District Vision
- Industry: Eyewear and Sports Gear
- Founded: 2016
- Founder: Tom Daly and Max Vallot
- Headquarters: Los Angeles, US
- Website: https://www.districtvision.com

= District Vision =

American running brand

District Vision is a running brand and wellness collective, based in Los Angeles.

== History ==
District Vision was founded by Tom Daly and Max Vallot in 2016. The company initially sold two frames; Keiichi and Nagata. In 2017, the company introduced three additional frames; Kaishiro Explorer, Nako Multisport and Yukari Windshield. The frames were manufactured out of nylon and titanium and sold in 4 lens variations; Sky G15 (full UV protection), Sports Yellow (for visibility in low light), Water Gray (polarized lenses to minimize glare from water) and Black Rose (changing light conditions).

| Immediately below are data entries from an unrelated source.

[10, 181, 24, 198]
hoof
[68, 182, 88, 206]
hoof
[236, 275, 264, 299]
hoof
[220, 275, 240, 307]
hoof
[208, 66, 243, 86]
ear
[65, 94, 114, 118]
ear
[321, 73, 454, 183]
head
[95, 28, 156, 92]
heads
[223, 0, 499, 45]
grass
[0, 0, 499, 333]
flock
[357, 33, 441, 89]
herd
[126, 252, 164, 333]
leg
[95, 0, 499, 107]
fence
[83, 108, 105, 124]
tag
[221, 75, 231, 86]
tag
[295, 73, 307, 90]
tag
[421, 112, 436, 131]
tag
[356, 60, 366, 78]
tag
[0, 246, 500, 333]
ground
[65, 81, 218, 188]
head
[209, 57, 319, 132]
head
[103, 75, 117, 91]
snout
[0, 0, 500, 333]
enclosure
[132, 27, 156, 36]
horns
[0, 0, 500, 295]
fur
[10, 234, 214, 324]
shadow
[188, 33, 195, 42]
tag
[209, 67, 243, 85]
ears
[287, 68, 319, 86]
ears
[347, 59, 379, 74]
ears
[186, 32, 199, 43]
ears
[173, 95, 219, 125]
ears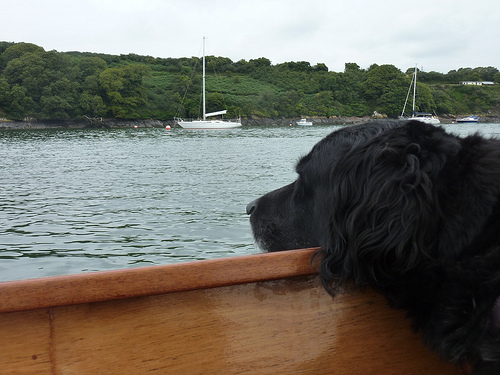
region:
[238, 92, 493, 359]
a black dog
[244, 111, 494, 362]
the dog is resting on a ledge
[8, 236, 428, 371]
the ledge is wooden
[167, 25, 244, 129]
a boat on the water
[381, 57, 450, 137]
a boat on the water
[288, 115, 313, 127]
a boat on the water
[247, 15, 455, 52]
the sky is cloudy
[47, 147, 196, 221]
the water is calm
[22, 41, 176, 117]
the trees with green leaves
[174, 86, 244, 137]
the boat is white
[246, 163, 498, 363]
dog resting on rail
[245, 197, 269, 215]
dog has black nose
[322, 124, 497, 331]
dog has black fur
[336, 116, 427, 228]
dog's ears lying flat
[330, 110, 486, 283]
dog has black ears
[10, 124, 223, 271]
water shows some ripples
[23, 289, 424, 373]
railing is brown wood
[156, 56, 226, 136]
white boat in distance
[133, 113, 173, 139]
buoys next to white boat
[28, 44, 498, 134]
forest of trees behind boats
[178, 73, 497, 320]
a dog on the boat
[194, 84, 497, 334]
a dog on the water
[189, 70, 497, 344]
a black dog with head on boat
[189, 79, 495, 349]
a black dog on boat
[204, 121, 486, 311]
a black dog on water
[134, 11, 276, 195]
boat in the water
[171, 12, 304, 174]
sailboat on the water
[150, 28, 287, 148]
sail boat in the water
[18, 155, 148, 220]
a body of water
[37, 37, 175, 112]
an area of trees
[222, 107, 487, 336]
dog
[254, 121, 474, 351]
black dog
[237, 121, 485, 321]
black dog with head overlooking river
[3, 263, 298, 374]
wooden railing of river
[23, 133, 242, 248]
calm green water of river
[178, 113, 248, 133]
white boat docked on river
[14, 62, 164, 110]
trees with green leaves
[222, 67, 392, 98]
trees with green leaves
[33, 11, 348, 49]
white clouds against blue sky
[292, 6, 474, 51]
white clouds against blue sky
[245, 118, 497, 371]
a black dog.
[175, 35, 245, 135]
a sail boat on water.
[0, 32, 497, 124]
a forest of trees.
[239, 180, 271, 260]
a nose on a dog.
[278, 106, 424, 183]
the top of a dogs head.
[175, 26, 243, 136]
a boat on choppy water.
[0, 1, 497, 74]
a cloudy gray sky.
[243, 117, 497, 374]
a black dog on a boat.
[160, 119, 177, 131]
an object in the water.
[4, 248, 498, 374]
a wooden section of a boat.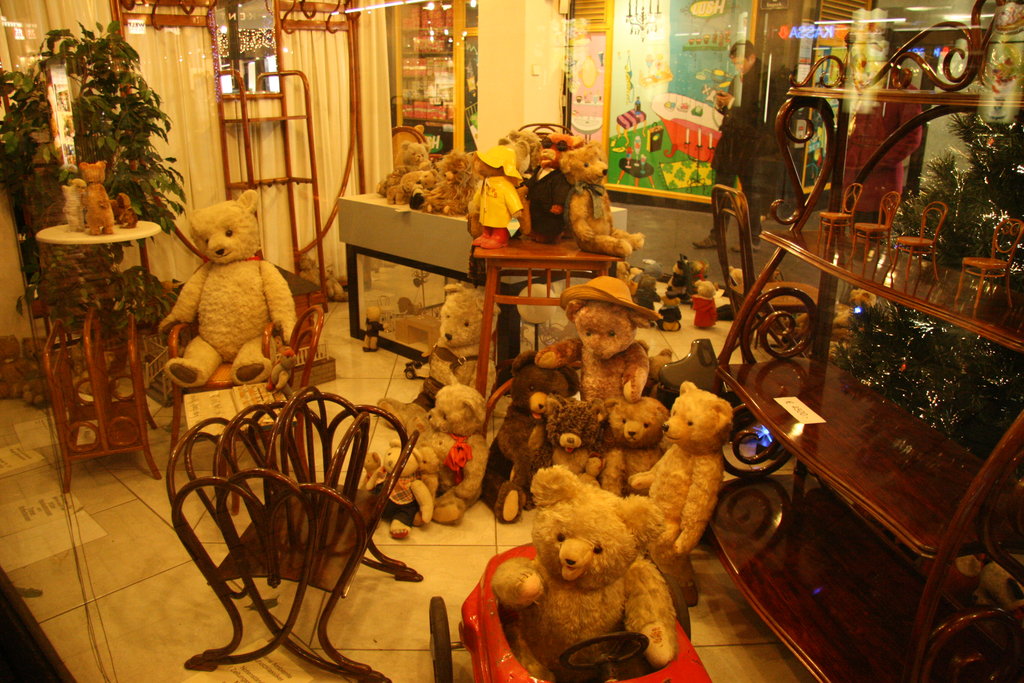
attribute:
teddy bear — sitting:
[144, 180, 300, 399]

The lenses are Polycarbonate and block UV rays. They act as resistant from impact, shatter and scratch. The company distributes products through Dover Street Market in New York, and Barneys New York.

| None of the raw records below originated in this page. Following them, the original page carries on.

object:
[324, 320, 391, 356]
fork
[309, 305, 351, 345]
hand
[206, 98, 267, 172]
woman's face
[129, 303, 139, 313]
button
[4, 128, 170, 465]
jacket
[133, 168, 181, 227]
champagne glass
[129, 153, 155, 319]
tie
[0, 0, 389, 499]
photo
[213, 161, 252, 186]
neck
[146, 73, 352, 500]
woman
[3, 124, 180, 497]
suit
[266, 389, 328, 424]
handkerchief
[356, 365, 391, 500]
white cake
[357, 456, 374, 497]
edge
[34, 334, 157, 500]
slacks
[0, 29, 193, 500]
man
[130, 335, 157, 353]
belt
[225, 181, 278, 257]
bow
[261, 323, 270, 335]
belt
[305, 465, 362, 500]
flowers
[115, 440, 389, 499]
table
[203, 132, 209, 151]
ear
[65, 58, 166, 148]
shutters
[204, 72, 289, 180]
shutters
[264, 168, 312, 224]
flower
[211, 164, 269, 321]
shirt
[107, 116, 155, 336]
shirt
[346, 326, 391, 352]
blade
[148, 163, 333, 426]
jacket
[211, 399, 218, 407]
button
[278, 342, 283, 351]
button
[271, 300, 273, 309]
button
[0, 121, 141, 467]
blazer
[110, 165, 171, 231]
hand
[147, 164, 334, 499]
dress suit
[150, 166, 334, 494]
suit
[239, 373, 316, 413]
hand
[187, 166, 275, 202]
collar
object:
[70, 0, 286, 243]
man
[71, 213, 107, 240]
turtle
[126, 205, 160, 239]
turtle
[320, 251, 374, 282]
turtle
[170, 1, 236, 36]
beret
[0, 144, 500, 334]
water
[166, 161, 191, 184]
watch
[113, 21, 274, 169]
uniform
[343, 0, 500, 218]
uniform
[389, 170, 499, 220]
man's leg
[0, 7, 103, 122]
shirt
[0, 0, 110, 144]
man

District Vision also introduced a holistic tool kit for runners besides their signature eyewear, including a performance sock line in collaboration with Falke. They work with athletes of all backgrounds and organise the Mindful Athlete program for Marathon participants.

=== Founders ===

Daly and Vallot met at a business school in London, after which Vallot worked for Saint Laurent and Daly for Acne Studios. Through their Mindful Athlete Program, they collaborate with athletes and running clubs around the world to promote mental health.

== Awards ==
- Gear Patrol 100: District Vision was selected as one of the best 100 products in 2016.
- Runner's World Editor's Choice Award: Kaishiro as best new running sunglasses in 2017.